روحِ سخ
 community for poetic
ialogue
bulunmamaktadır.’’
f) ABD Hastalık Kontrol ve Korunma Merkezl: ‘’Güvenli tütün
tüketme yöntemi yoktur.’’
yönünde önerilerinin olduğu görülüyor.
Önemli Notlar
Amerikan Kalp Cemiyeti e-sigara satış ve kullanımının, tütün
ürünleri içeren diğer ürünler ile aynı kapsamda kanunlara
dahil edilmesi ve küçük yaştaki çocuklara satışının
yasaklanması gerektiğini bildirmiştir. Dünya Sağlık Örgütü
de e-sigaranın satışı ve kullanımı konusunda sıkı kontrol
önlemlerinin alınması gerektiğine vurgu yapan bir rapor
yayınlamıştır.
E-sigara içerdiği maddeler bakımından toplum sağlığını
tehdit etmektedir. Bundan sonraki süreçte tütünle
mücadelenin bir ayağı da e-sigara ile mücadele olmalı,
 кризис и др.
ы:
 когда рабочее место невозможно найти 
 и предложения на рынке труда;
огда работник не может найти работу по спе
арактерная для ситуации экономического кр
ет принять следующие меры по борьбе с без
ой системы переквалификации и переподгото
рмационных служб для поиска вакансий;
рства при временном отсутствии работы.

==================================================

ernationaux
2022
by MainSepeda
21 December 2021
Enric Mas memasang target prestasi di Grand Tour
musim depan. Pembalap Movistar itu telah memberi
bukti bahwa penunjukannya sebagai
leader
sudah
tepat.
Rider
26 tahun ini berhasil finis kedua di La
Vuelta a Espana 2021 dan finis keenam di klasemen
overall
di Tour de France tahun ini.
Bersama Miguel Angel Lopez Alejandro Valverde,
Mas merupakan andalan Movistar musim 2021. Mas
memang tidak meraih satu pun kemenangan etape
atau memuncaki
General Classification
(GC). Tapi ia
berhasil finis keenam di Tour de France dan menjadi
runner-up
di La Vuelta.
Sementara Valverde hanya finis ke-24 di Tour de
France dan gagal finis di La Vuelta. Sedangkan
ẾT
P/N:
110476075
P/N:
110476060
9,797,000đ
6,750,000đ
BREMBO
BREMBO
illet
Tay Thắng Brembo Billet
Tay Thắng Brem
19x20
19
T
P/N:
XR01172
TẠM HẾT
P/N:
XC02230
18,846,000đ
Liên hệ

==================================================

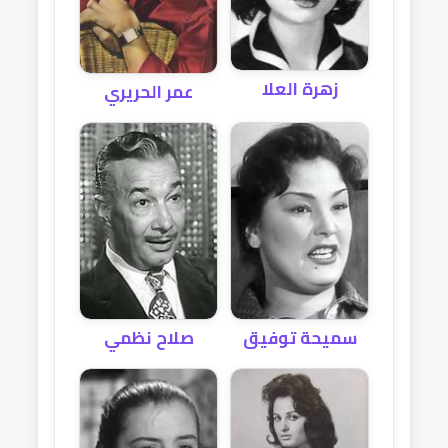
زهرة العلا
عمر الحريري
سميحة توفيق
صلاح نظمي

==================================================

* [What to produce]:
Copy each line from the entries that contains the word "Movistar".

* [Solved exercise]:
musim depan. Pembalap Movistar itu telah memberi
Mas merupakan andalan Movistar musim 2021. Mas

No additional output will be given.